___ PROVIDED INFORMATION

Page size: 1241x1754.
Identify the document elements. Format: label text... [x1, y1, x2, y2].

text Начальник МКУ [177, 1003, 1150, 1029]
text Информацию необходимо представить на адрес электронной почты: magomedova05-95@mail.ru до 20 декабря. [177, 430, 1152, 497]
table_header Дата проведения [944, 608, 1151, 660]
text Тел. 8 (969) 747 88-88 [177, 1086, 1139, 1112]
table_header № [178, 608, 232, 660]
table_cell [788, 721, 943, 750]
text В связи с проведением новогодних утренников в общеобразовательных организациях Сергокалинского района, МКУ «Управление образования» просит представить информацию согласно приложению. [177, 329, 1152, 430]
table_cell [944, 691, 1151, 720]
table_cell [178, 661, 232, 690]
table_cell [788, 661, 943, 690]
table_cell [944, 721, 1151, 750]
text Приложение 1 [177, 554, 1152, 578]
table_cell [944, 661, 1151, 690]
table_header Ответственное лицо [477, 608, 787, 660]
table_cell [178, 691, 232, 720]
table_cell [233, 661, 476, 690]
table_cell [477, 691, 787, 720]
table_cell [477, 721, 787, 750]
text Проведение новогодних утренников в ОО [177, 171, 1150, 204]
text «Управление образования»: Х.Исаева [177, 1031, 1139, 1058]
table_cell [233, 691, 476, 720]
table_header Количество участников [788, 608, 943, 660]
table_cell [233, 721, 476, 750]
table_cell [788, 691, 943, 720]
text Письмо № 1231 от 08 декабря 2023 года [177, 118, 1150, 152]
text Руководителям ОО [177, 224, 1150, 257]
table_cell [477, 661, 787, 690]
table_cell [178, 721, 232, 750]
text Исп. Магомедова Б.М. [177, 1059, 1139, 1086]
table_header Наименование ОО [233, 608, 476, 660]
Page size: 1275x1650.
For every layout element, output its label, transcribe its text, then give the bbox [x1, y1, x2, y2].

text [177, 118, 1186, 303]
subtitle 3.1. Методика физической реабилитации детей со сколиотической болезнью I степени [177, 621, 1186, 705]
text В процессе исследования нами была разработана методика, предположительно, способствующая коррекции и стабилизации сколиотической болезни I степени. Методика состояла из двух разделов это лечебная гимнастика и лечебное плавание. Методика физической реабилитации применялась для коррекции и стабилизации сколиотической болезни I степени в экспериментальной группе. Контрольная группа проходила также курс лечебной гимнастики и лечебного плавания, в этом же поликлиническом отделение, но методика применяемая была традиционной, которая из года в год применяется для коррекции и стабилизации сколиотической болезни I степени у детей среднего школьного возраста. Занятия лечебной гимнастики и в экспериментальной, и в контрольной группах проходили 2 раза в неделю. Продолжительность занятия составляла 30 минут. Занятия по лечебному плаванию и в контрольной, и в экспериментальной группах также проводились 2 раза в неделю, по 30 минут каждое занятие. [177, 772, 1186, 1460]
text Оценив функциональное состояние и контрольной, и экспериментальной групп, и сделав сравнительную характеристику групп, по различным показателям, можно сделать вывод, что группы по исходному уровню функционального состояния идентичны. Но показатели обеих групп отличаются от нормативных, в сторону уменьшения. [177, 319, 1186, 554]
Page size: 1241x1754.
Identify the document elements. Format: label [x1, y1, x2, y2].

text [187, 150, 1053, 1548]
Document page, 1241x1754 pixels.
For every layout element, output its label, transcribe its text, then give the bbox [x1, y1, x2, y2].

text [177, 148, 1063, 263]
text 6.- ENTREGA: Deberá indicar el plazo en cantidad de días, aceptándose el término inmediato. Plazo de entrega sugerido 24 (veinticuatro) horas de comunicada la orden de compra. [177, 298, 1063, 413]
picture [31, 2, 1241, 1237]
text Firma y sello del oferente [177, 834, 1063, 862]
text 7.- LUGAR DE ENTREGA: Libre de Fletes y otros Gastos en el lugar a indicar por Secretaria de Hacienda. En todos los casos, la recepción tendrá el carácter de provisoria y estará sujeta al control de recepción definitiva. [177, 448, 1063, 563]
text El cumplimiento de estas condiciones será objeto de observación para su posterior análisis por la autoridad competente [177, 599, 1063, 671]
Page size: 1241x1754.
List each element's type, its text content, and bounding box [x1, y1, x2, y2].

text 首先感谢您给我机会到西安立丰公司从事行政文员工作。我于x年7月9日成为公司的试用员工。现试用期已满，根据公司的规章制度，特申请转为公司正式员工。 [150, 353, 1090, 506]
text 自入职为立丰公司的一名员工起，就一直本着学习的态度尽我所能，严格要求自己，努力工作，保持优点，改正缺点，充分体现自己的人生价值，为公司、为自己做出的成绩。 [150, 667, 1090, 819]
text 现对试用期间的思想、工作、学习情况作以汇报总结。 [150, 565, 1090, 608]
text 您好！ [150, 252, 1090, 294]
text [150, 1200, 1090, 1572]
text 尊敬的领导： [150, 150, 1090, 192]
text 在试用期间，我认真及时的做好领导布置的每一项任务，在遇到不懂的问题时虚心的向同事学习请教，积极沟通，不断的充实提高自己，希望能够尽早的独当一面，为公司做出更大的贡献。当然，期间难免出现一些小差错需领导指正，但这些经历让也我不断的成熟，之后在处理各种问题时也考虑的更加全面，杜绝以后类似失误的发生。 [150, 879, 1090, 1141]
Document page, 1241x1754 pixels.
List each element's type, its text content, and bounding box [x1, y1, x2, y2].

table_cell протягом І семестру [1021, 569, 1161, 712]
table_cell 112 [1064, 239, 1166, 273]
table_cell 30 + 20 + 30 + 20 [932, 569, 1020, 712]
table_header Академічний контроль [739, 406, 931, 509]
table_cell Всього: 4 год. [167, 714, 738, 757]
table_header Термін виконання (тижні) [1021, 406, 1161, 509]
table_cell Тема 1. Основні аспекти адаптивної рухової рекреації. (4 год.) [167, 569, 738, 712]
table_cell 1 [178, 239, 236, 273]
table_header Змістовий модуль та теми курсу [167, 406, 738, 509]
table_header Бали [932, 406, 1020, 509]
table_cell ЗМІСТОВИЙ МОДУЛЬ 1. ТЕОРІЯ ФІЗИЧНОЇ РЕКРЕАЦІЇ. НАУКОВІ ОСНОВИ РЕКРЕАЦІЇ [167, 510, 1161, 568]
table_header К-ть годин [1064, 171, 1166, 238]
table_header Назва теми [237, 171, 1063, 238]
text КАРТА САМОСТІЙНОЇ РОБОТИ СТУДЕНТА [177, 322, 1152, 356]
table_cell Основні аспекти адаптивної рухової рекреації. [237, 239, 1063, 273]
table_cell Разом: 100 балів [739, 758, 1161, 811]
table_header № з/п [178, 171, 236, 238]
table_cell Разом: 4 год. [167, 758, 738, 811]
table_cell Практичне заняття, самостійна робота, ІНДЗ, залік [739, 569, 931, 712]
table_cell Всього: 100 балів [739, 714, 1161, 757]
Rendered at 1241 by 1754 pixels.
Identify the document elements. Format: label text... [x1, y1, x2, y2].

______

Copy out all of the records above with nothing altered.

Page size: 1241x1754.
Identify the document elements. Format: label text... [x1, y1, x2, y2].

text Начальник МКУ [177, 1003, 1150, 1029]
text Информацию необходимо представить на адрес электронной почты: magomedova05-95@mail.ru до 20 декабря. [177, 430, 1152, 497]
table_header Дата проведения [944, 608, 1151, 660]
text Тел. 8 (969) 747 88-88 [177, 1086, 1139, 1112]
table_header № [178, 608, 232, 660]
table_cell [788, 721, 943, 750]
text В связи с проведением новогодних утренников в общеобразовательных организациях Сергокалинского района, МКУ «Управление образования» просит представить информацию согласно приложению. [177, 329, 1152, 430]
table_cell [944, 691, 1151, 720]
table_cell [178, 661, 232, 690]
table_cell [788, 661, 943, 690]
table_cell [944, 721, 1151, 750]
text Приложение 1 [177, 554, 1152, 578]
table_cell [944, 661, 1151, 690]
table_header Ответственное лицо [477, 608, 787, 660]
table_cell [178, 691, 232, 720]
table_cell [233, 661, 476, 690]
table_cell [477, 691, 787, 720]
table_cell [477, 721, 787, 750]
text Проведение новогодних утренников в ОО [177, 171, 1150, 204]
text «Управление образования»: Х.Исаева [177, 1031, 1139, 1058]
table_cell [233, 691, 476, 720]
table_header Количество участников [788, 608, 943, 660]
table_cell [233, 721, 476, 750]
table_cell [788, 691, 943, 720]
text Письмо № 1231 от 08 декабря 2023 года [177, 118, 1150, 152]
text Руководителям ОО [177, 224, 1150, 257]
table_cell [477, 661, 787, 690]
table_cell [178, 721, 232, 750]
text Исп. Магомедова Б.М. [177, 1059, 1139, 1086]
table_header Наименование ОО [233, 608, 476, 660]
Page size: 1275x1650.
For every layout element, output its label, transcribe its text, then give the bbox [x1, y1, x2, y2].

text [177, 118, 1186, 303]
subtitle 3.1. Методика физической реабилитации детей со сколиотической болезнью I степени [177, 621, 1186, 705]
text В процессе исследования нами была разработана методика, предположительно, способствующая коррекции и стабилизации сколиотической болезни I степени. Методика состояла из двух разделов это лечебная гимнастика и лечебное плавание. Методика физической реабилитации применялась для коррекции и стабилизации сколиотической болезни I степени в экспериментальной группе. Контрольная группа проходила также курс лечебной гимнастики и лечебного плавания, в этом же поликлиническом отделение, но методика применяемая была традиционной, которая из года в год применяется для коррекции и стабилизации сколиотической болезни I степени у детей среднего школьного возраста. Занятия лечебной гимнастики и в экспериментальной, и в контрольной группах проходили 2 раза в неделю. Продолжительность занятия составляла 30 минут. Занятия по лечебному плаванию и в контрольной, и в экспериментальной группах также проводились 2 раза в неделю, по 30 минут каждое занятие. [177, 772, 1186, 1460]
text Оценив функциональное состояние и контрольной, и экспериментальной групп, и сделав сравнительную характеристику групп, по различным показателям, можно сделать вывод, что группы по исходному уровню функционального состояния идентичны. Но показатели обеих групп отличаются от нормативных, в сторону уменьшения. [177, 319, 1186, 554]
Page size: 1241x1754.
Identify the document elements. Format: label [x1, y1, x2, y2].

text [187, 150, 1053, 1548]
Document page, 1241x1754 pixels.
For every layout element, output its label, transcribe its text, then give the bbox [x1, y1, x2, y2].

text [177, 148, 1063, 263]
text 6.- ENTREGA: Deberá indicar el plazo en cantidad de días, aceptándose el término inmediato. Plazo de entrega sugerido 24 (veinticuatro) horas de comunicada la orden de compra. [177, 298, 1063, 413]
picture [31, 2, 1241, 1237]
text Firma y sello del oferente [177, 834, 1063, 862]
text 7.- LUGAR DE ENTREGA: Libre de Fletes y otros Gastos en el lugar a indicar por Secretaria de Hacienda. En todos los casos, la recepción tendrá el carácter de provisoria y estará sujeta al control de recepción definitiva. [177, 448, 1063, 563]
text El cumplimiento de estas condiciones será objeto de observación para su posterior análisis por la autoridad competente [177, 599, 1063, 671]
Page size: 1241x1754.
List each element's type, its text content, and bounding box [x1, y1, x2, y2].

text 首先感谢您给我机会到西安立丰公司从事行政文员工作。我于x年7月9日成为公司的试用员工。现试用期已满，根据公司的规章制度，特申请转为公司正式员工。 [150, 353, 1090, 506]
text 自入职为立丰公司的一名员工起，就一直本着学习的态度尽我所能，严格要求自己，努力工作，保持优点，改正缺点，充分体现自己的人生价值，为公司、为自己做出的成绩。 [150, 667, 1090, 819]
text 现对试用期间的思想、工作、学习情况作以汇报总结。 [150, 565, 1090, 608]
text 您好！ [150, 252, 1090, 294]
text [150, 1200, 1090, 1572]
text 尊敬的领导： [150, 150, 1090, 192]
text 在试用期间，我认真及时的做好领导布置的每一项任务，在遇到不懂的问题时虚心的向同事学习请教，积极沟通，不断的充实提高自己，希望能够尽早的独当一面，为公司做出更大的贡献。当然，期间难免出现一些小差错需领导指正，但这些经历让也我不断的成熟，之后在处理各种问题时也考虑的更加全面，杜绝以后类似失误的发生。 [150, 879, 1090, 1141]
Document page, 1241x1754 pixels.
List each element's type, its text content, and bounding box [x1, y1, x2, y2].

table_cell протягом І семестру [1021, 569, 1161, 712]
table_cell 112 [1064, 239, 1166, 273]
table_cell 30 + 20 + 30 + 20 [932, 569, 1020, 712]
table_header Академічний контроль [739, 406, 931, 509]
table_cell Всього: 4 год. [167, 714, 738, 757]
table_header Термін виконання (тижні) [1021, 406, 1161, 509]
table_cell Тема 1. Основні аспекти адаптивної рухової рекреації. (4 год.) [167, 569, 738, 712]
table_cell 1 [178, 239, 236, 273]
table_header Змістовий модуль та теми курсу [167, 406, 738, 509]
table_header Бали [932, 406, 1020, 509]
table_cell ЗМІСТОВИЙ МОДУЛЬ 1. ТЕОРІЯ ФІЗИЧНОЇ РЕКРЕАЦІЇ. НАУКОВІ ОСНОВИ РЕКРЕАЦІЇ [167, 510, 1161, 568]
table_header К-ть годин [1064, 171, 1166, 238]
table_header Назва теми [237, 171, 1063, 238]
text КАРТА САМОСТІЙНОЇ РОБОТИ СТУДЕНТА [177, 322, 1152, 356]
table_cell Основні аспекти адаптивної рухової рекреації. [237, 239, 1063, 273]
table_cell Разом: 100 балів [739, 758, 1161, 811]
table_header № з/п [178, 171, 236, 238]
table_cell Разом: 4 год. [167, 758, 738, 811]
table_cell Практичне заняття, самостійна робота, ІНДЗ, залік [739, 569, 931, 712]
table_cell Всього: 100 балів [739, 714, 1161, 757]
Rendered at 1241 by 1754 pixels.
Identify the document elements. Format: label text... [x1, y1, x2, y2].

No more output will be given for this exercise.